• _EXCERPT TO READ_

>>>>>

Re: [PATCH v8 1/6] AMD/IOMMU: obtain IVHD type to use earlier

From: Andrew Cooper <andrew.cooper3@citrix.com>
To: Jan Beulich <jbeulich@suse.com>,
	"xen-devel@lists.xenproject.org" <xen-devel@lists.xenproject.org>
Cc: "Paul Durrant" <paul@xen.org>, "Ian Jackson" <iwj@xenproject.org>,
	"Roger Pau Monné" <roger.pau@citrix.com>
Subject: Re: [PATCH v8 1/6] AMD/IOMMU: obtain IVHD type to use earlier
Date: Wed, 20 Oct 2021 00:34:23 +0100	[thread overview]
Message-ID: <932476cb-9667-efaa-65e9-7dc4baa3dc7c@citrix.com> (raw)
In-Reply-To: <d5f76461-70d2-fc59-2213-99a093e3b57f@suse.com>

On 22/09/2021 15:36, Jan Beulich wrote:
> Doing this in amd_iommu_prepare() is too late for it, in particular, to
> be used in amd_iommu_detect_one_acpi(), as a subsequent change will want
> to do. Moving it immediately ahead of amd_iommu_detect_acpi() is
> (luckily) pretty simple, (pretty importantly) without breaking
> amd_iommu_prepare()'s logic to prevent multiple processing.
>
> This involves moving table checksumming, as
> amd_iommu_get_supported_ivhd_type() ->  get_supported_ivhd_type() will
> now be invoked before amd_iommu_detect_acpi()  -> detect_iommu_acpi(). In
> the course of doing so stop open-coding acpi_tb_checksum(), seeing that
> we have other uses of this originally ACPI-private function elsewhere in
> the tree.

<<<<<

Transcribe the passage of the IOMMU patch reply starting at "On 22/09/2021 15:36, Jan" and ending at "prevent multiple processing.".

(Extracted data entries)
>>>>>

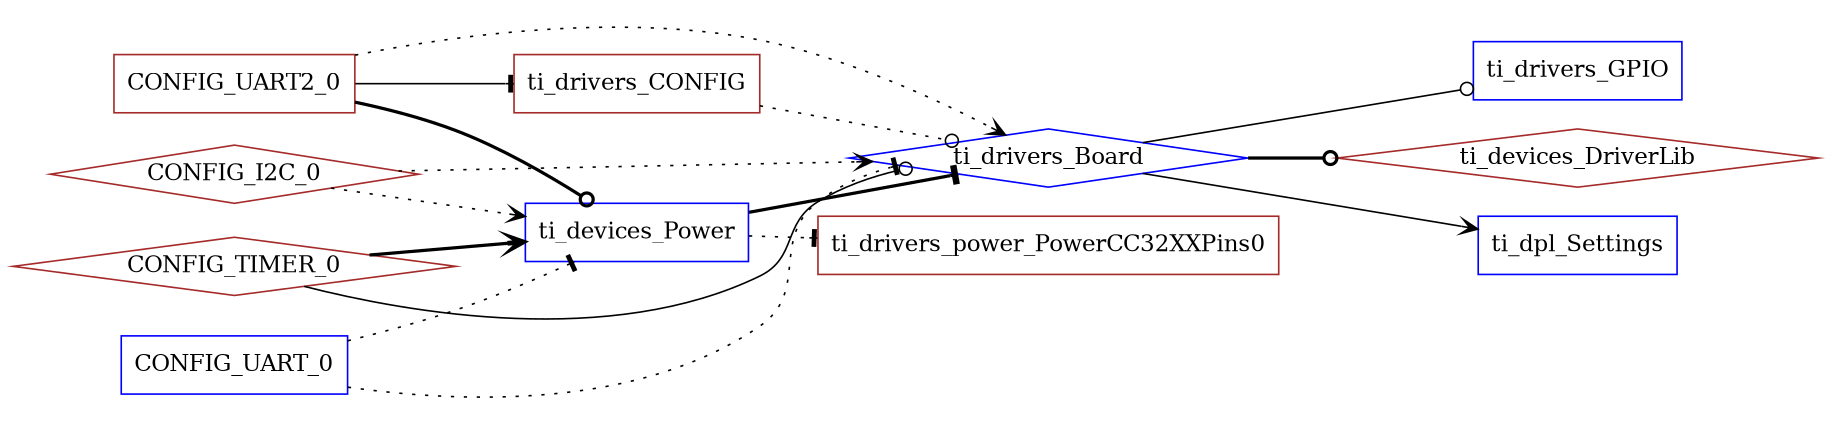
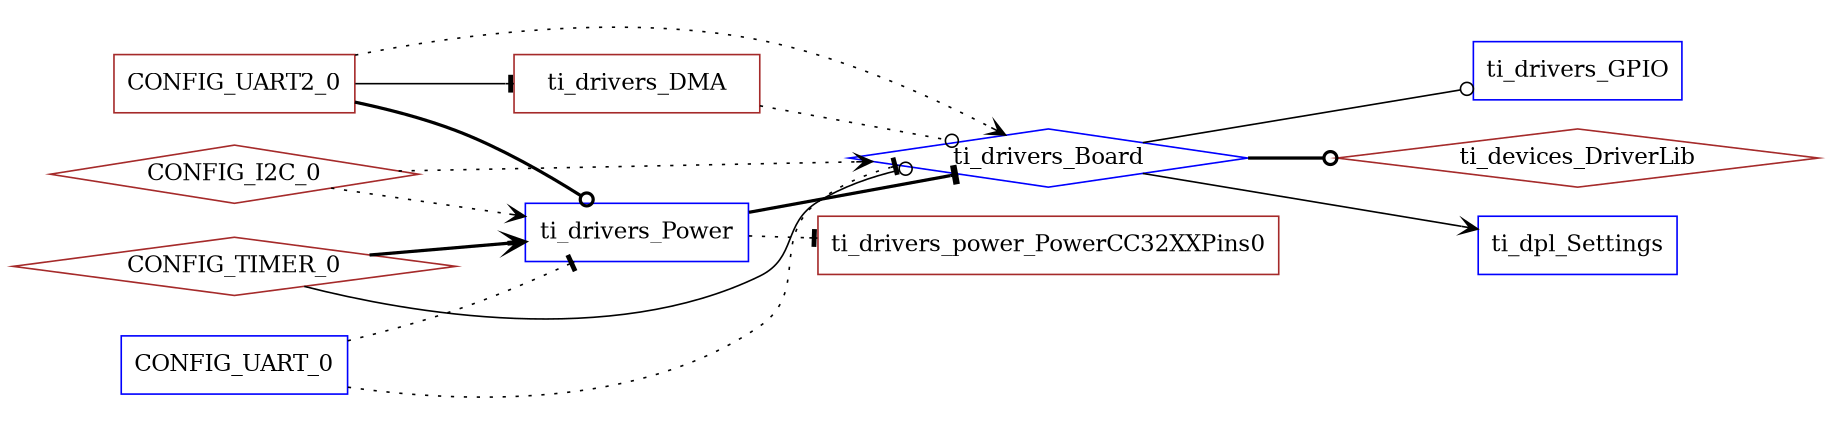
  digraph {
    rankdir=LR
    node [color=brown shape=box]
    edge [arrowhead=odot style=dotted]
    ti_drivers_Board [color=blue shape=diamond]
    ti_drivers_GPIO [color=blue]
    ti_devices_DriverLib [shape=diamond]
    ti_dpl_Settings [color=blue]
-   ti_drivers_DMA [label=ti_drivers_CONFIG]
+   ti_drivers_DMA
    CONFIG_I2C_0 [shape=diamond]
-   ti_drivers_Power [color=blue label=ti_devices_Power]
+   ti_drivers_Power [color=blue]
    ti_drivers_power_PowerCC32XXPins0
    CONFIG_TIMER_0 [shape=diamond]
    CONFIG_UART_0 [color=blue]
    CONFIG_UART2_0
    ti_drivers_Board -> ti_drivers_GPIO [style=solid]
    ti_drivers_Board -> ti_devices_DriverLib [style=bold]
    ti_drivers_Board -> ti_dpl_Settings [arrowhead=vee style=solid]
    ti_drivers_DMA -> ti_drivers_Board
    CONFIG_I2C_0 -> ti_drivers_Board [arrowhead=vee]
    CONFIG_I2C_0 -> ti_drivers_Power [arrowhead=vee]
    ti_drivers_Power -> ti_drivers_Board [arrowhead=tee style=bold]
    ti_drivers_Power -> ti_drivers_power_PowerCC32XXPins0 [arrowhead=tee]
    CONFIG_TIMER_0 -> ti_drivers_Board [style=solid]
    CONFIG_TIMER_0 -> ti_drivers_Power [arrowhead=vee style=bold]
    CONFIG_UART_0 -> ti_drivers_Board [arrowhead=tee]
    CONFIG_UART_0 -> ti_drivers_Power [arrowhead=tee]
    CONFIG_UART2_0 -> ti_drivers_Board [arrowhead=vee]
    CONFIG_UART2_0 -> ti_drivers_DMA [arrowhead=tee style=solid]
    CONFIG_UART2_0 -> ti_drivers_Power [style=bold]
  }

<<<<<

• _WRITTEN RESPONSE_
On 22/09/2021 15:36, Jan Beulich wrote:
> Doing this in amd_iommu_prepare() is too late for it, in particular, to
> be used in amd_iommu_detect_one_acpi(), as a subsequent change will want
> to do. Moving it immediately ahead of amd_iommu_detect_acpi() is
> (luckily) pretty simple, (pretty importantly) without breaking
> amd_iommu_prepare()'s logic to prevent multiple processing.